TASK INSTRUCTIONS: In the forum thread below, how long does Daisy duke say she has been trying to get written confirmation from KBC?

TEXT SECTION:
Brendan, I rang kbc 10-11 days ago and they told me over the phone my account is not impacted. I asked them that day for it in writing and I also emailed them the same. Why in your expertise are they not sending out written clarification to us on this subject?....or are they just trying to ignore us. I have not received any rational answers and neither as anyone else.


----------



## Daisy duke (12 Feb 2018)

Hi @Jazzer1, did KBC ever send you this confirmation in writing. I have been trying to get the same from them for over a week now without success!


----------



## Jazzer1 (12 Feb 2018)

Daisy duke said:


> Hi @Jazzer1, did KBC ever send you this confirmation in writing. I have been trying to get the same from them for over a week now without success!


Hi Daisy duke, I have received nothing from kbc since Dec. They have not written to me formally to say I'm not impacted. I rang today and they told me my application was 9 working  days over in Feb 08. Just another excuse.


----------



## Missladycakes (18 Jul 2019)

Any update for those who choice to go to court with the tracker issues?


----------



## TomR81 (29 Sep 2020)

Keypoint text descriptions
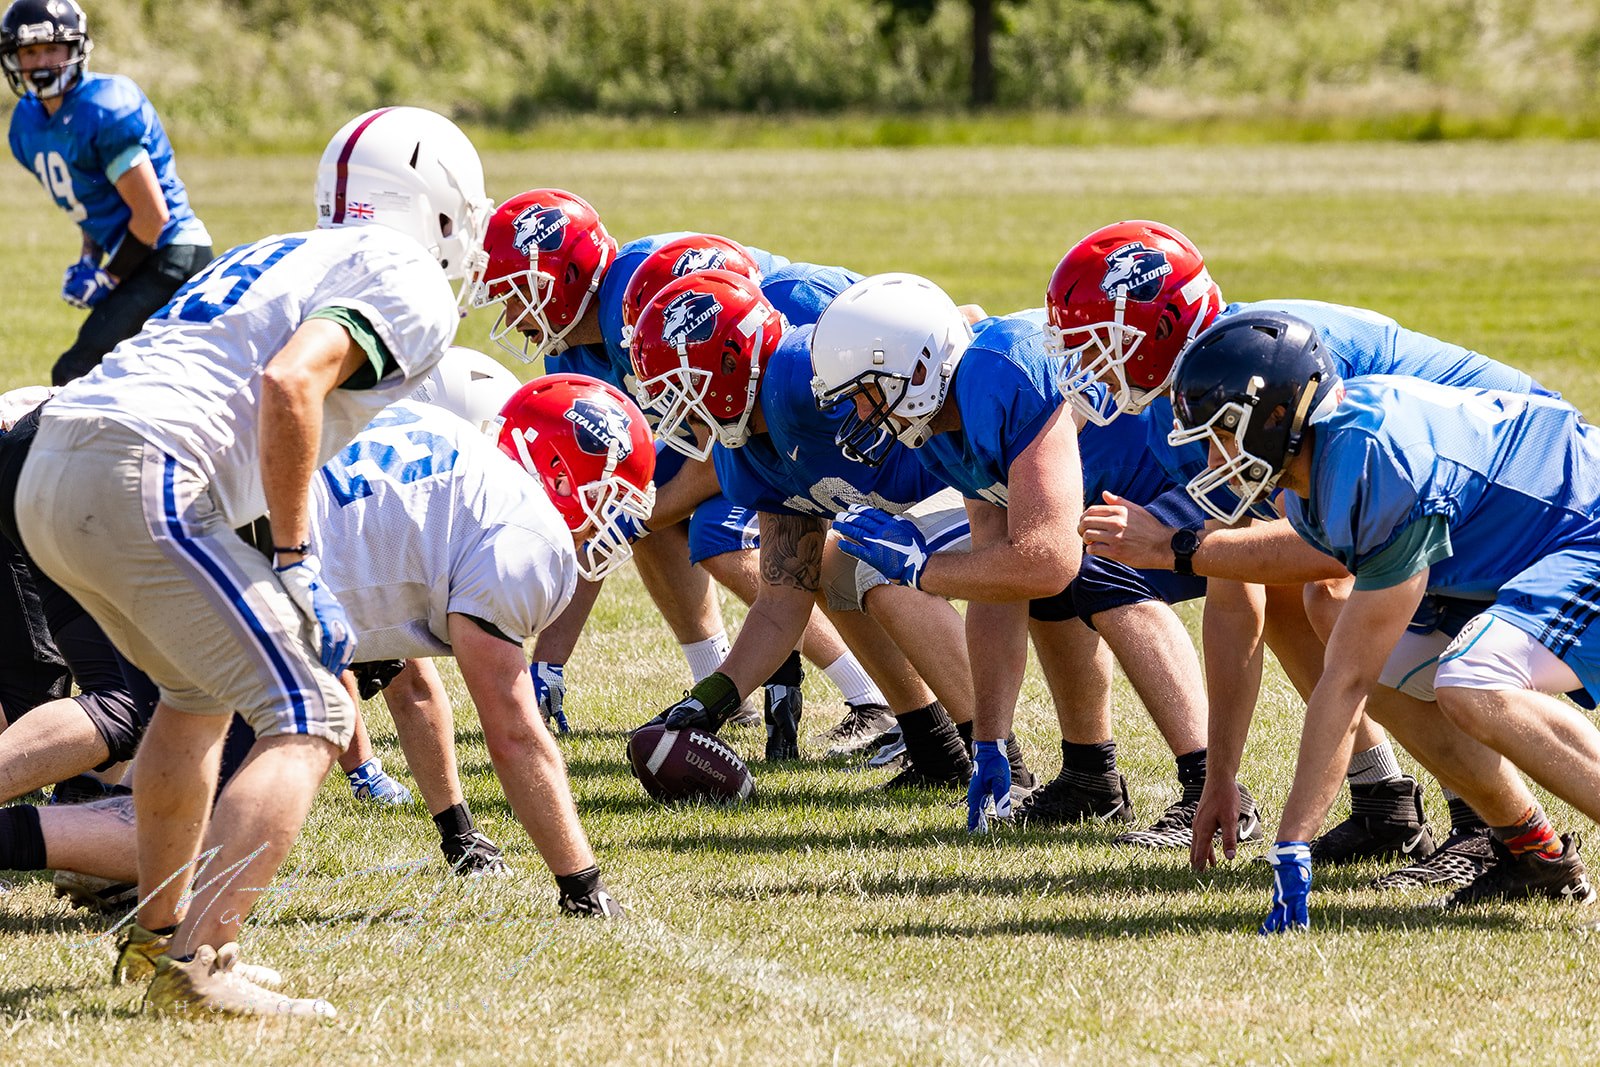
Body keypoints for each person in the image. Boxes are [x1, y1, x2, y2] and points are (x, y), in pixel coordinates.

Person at [5, 105, 490, 1018]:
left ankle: (157, 940)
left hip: (55, 460)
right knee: (312, 704)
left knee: (194, 697)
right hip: (141, 467)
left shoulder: (277, 249)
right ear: (439, 208)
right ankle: (203, 960)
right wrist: (300, 559)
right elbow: (290, 382)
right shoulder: (406, 278)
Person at [1054, 219, 1558, 881]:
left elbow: (1332, 551)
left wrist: (1176, 548)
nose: (1089, 365)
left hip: (1521, 491)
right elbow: (1239, 590)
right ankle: (1383, 800)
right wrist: (1219, 773)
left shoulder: (1279, 364)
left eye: (1103, 344)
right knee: (1287, 582)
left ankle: (1487, 823)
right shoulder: (1191, 400)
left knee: (1328, 592)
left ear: (1161, 326)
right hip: (1445, 499)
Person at [1169, 309, 1600, 929]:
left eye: (1224, 433)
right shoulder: (1321, 462)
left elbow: (1341, 683)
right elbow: (1340, 630)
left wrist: (1291, 843)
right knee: (1391, 669)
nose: (1215, 458)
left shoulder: (1372, 461)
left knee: (1473, 680)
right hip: (1523, 548)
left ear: (1271, 417)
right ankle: (1536, 855)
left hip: (1583, 531)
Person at [468, 192, 886, 742]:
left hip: (811, 384)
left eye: (519, 294)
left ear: (564, 276)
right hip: (748, 407)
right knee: (641, 504)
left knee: (718, 532)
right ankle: (716, 682)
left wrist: (640, 513)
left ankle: (869, 698)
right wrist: (549, 657)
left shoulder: (640, 308)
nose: (512, 315)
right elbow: (601, 501)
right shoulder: (573, 348)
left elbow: (719, 454)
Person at [630, 269, 1008, 787]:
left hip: (979, 476)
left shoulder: (811, 375)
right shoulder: (747, 450)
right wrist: (713, 698)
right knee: (835, 564)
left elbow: (951, 335)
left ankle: (997, 753)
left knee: (876, 563)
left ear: (727, 367)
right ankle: (937, 747)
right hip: (914, 499)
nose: (673, 408)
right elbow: (783, 598)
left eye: (682, 387)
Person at [2, 0, 213, 385]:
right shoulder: (26, 126)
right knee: (130, 377)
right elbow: (90, 201)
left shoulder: (106, 106)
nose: (42, 62)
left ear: (76, 48)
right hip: (138, 256)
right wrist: (89, 258)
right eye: (30, 52)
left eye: (52, 48)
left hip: (171, 255)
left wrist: (107, 278)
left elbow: (153, 216)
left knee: (78, 372)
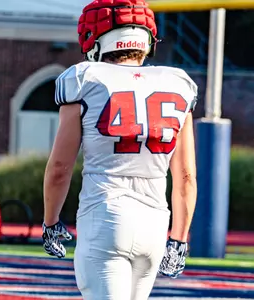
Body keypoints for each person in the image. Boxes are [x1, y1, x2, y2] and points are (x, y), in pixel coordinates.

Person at [42, 0, 198, 299]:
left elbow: (60, 169)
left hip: (105, 215)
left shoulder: (83, 78)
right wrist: (178, 239)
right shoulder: (178, 83)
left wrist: (50, 221)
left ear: (94, 38)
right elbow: (187, 177)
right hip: (155, 223)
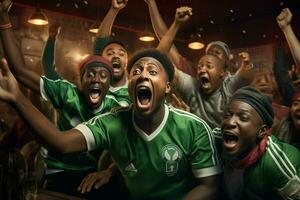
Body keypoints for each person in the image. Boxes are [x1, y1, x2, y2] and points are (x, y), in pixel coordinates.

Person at [0, 45, 222, 199]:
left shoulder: (193, 127)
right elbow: (62, 143)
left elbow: (210, 186)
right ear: (128, 86)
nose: (143, 74)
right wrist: (17, 98)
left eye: (152, 71)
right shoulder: (113, 122)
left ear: (167, 87)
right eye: (136, 71)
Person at [156, 4, 254, 134]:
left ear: (223, 69)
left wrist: (247, 64)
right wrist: (176, 23)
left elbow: (245, 77)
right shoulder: (192, 83)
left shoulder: (229, 86)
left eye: (216, 54)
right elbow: (160, 59)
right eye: (201, 65)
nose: (203, 69)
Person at [221, 86, 300, 200]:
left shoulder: (276, 162)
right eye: (227, 116)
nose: (230, 122)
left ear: (262, 131)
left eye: (243, 118)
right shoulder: (219, 139)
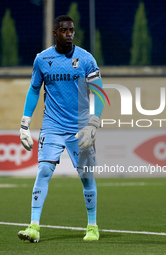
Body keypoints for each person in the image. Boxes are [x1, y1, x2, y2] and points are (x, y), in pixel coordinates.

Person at [17, 15, 104, 242]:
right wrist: (24, 124)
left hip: (80, 128)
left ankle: (92, 226)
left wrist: (94, 123)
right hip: (52, 126)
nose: (69, 34)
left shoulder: (86, 59)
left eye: (72, 30)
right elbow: (34, 90)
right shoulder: (42, 59)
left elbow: (99, 92)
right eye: (64, 30)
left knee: (86, 176)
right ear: (55, 33)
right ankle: (34, 226)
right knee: (44, 171)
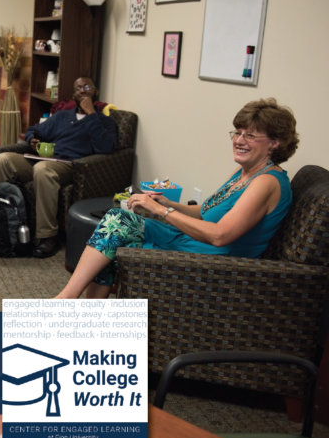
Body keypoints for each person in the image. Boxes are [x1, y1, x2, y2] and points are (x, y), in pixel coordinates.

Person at [56, 98, 298, 300]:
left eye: (251, 136)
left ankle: (66, 300)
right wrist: (168, 204)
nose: (239, 140)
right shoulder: (245, 172)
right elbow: (207, 211)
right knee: (114, 227)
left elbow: (220, 235)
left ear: (275, 143)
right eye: (238, 132)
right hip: (195, 243)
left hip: (218, 263)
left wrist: (161, 212)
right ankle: (82, 312)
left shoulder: (267, 181)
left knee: (116, 228)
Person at [0, 77, 117, 258]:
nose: (83, 90)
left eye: (87, 87)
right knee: (3, 160)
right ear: (73, 94)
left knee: (43, 169)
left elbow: (106, 148)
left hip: (73, 166)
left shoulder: (105, 122)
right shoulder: (62, 116)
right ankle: (2, 224)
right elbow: (34, 129)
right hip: (46, 159)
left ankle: (47, 236)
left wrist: (91, 115)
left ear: (95, 92)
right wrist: (32, 139)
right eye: (78, 88)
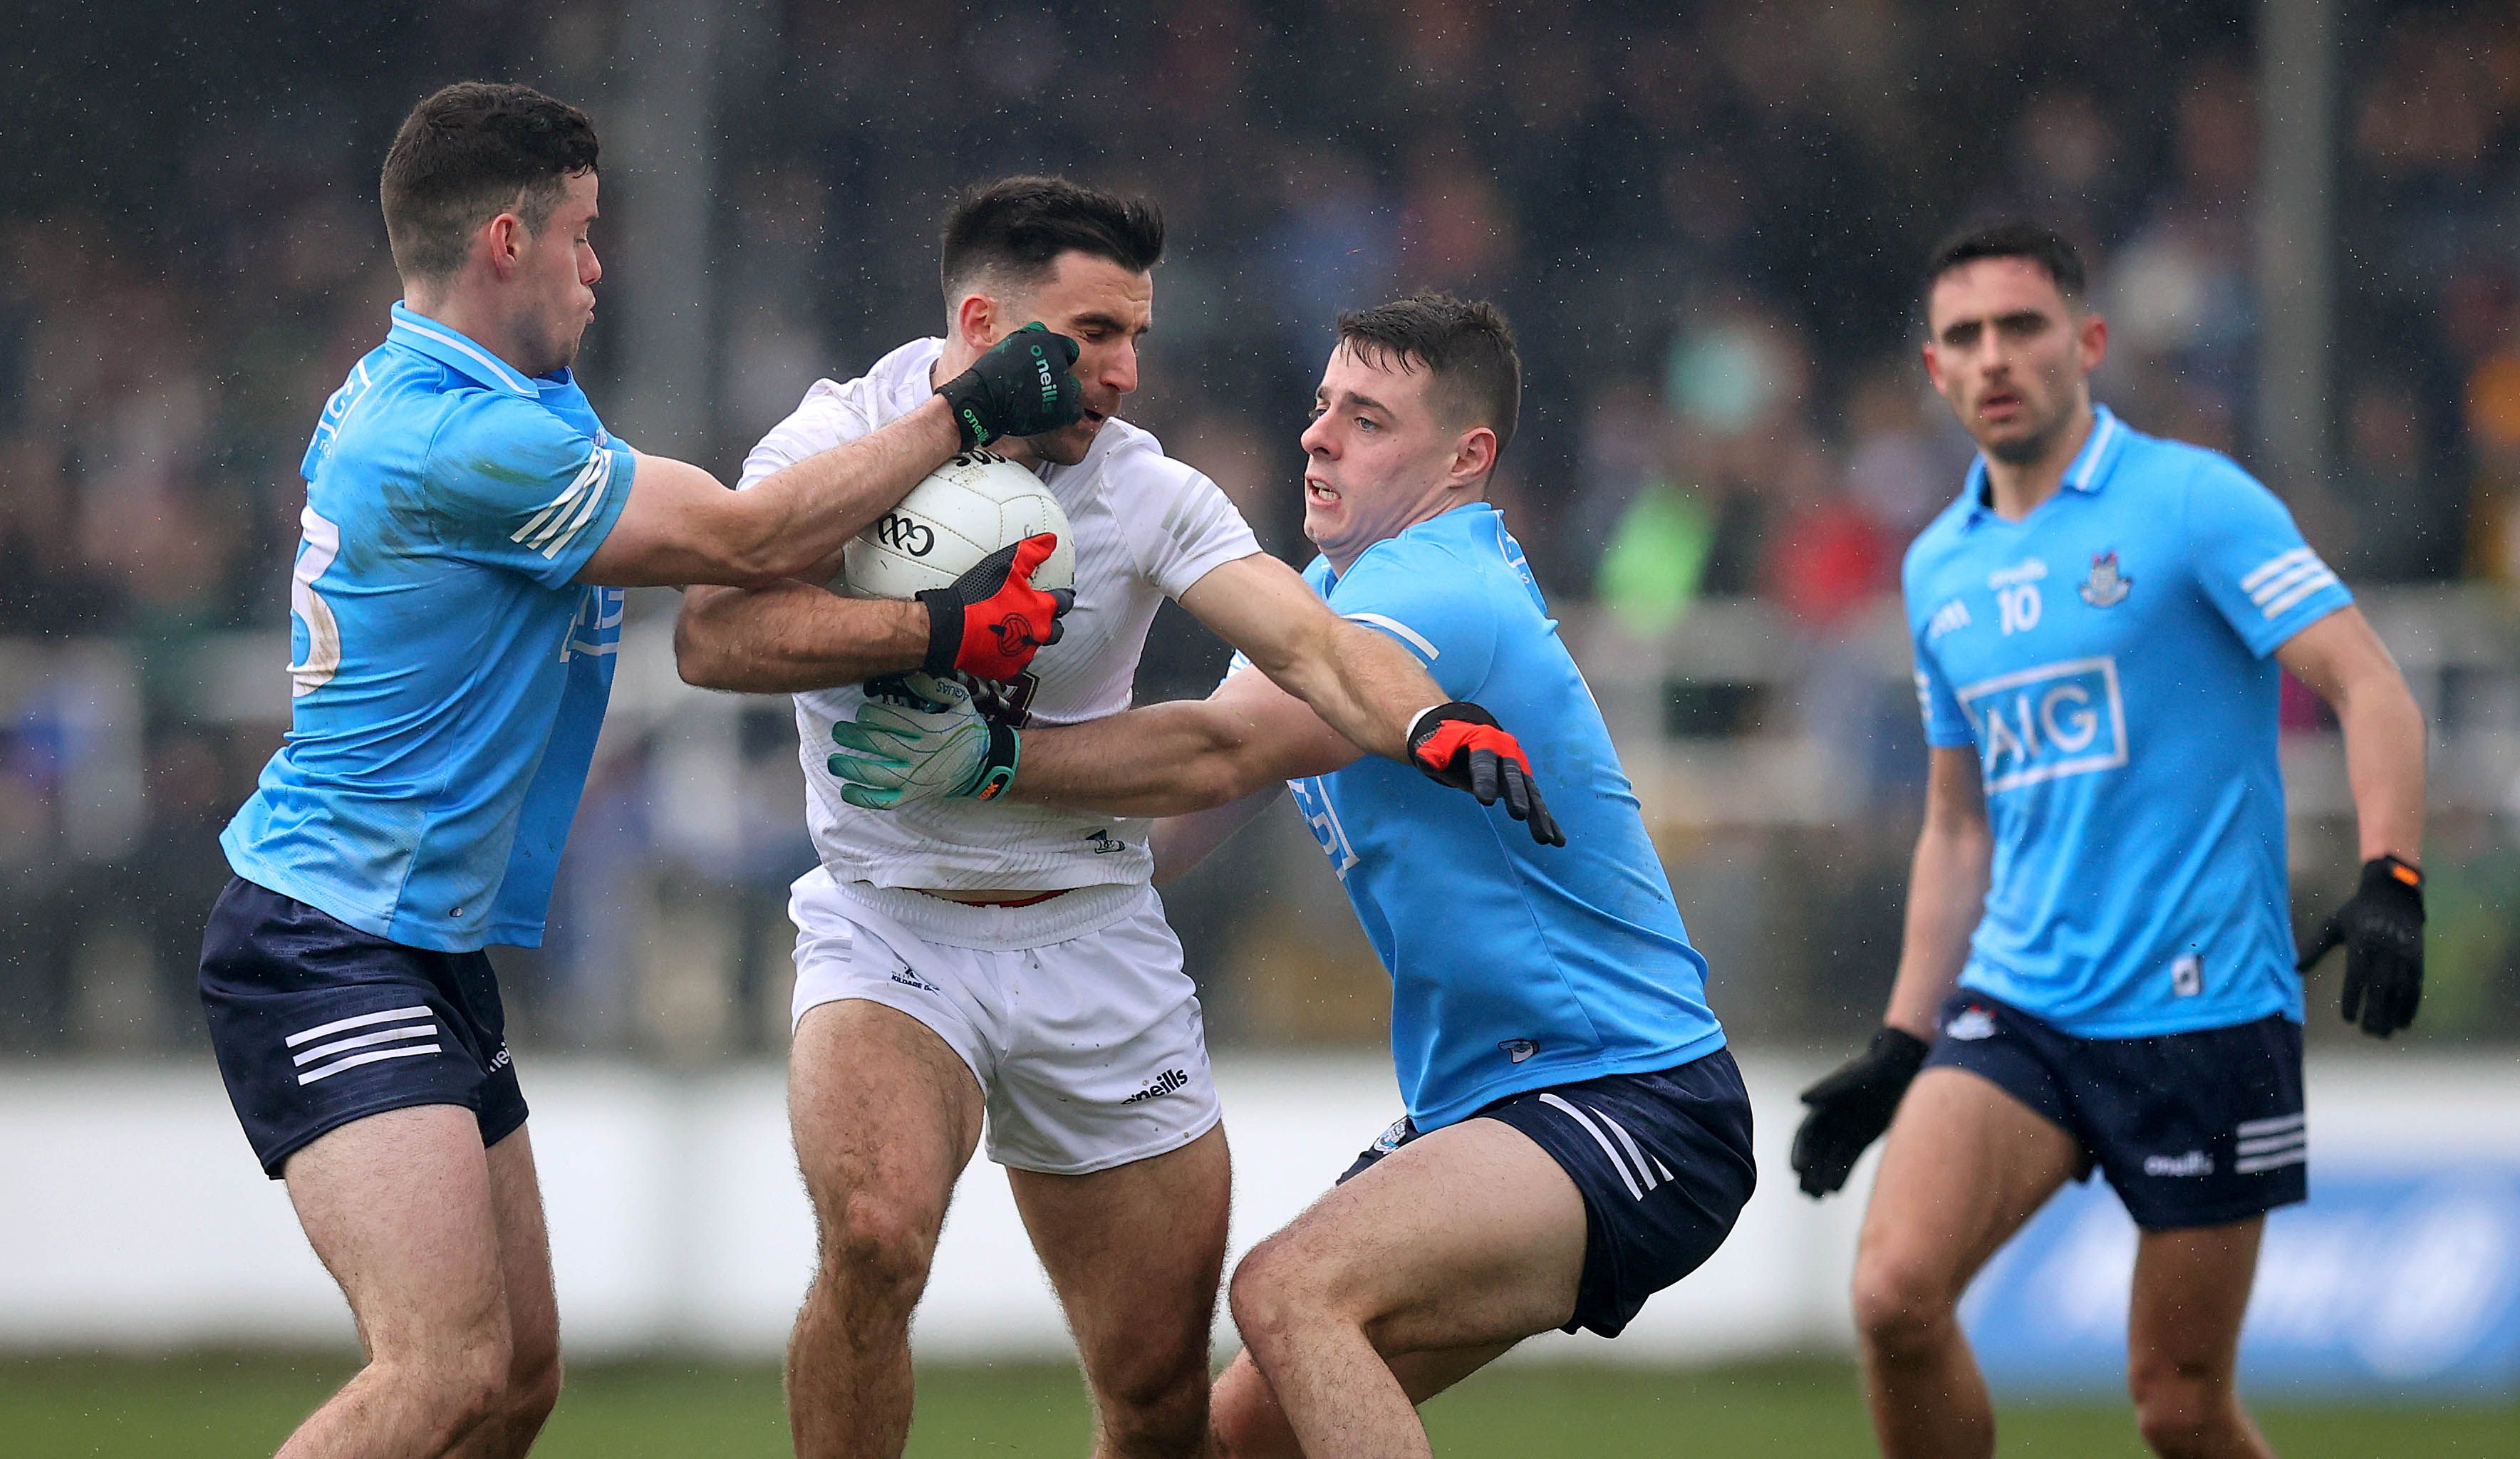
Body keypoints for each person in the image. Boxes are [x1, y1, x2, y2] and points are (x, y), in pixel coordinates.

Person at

EXERCISE OUTPUT: For over a week.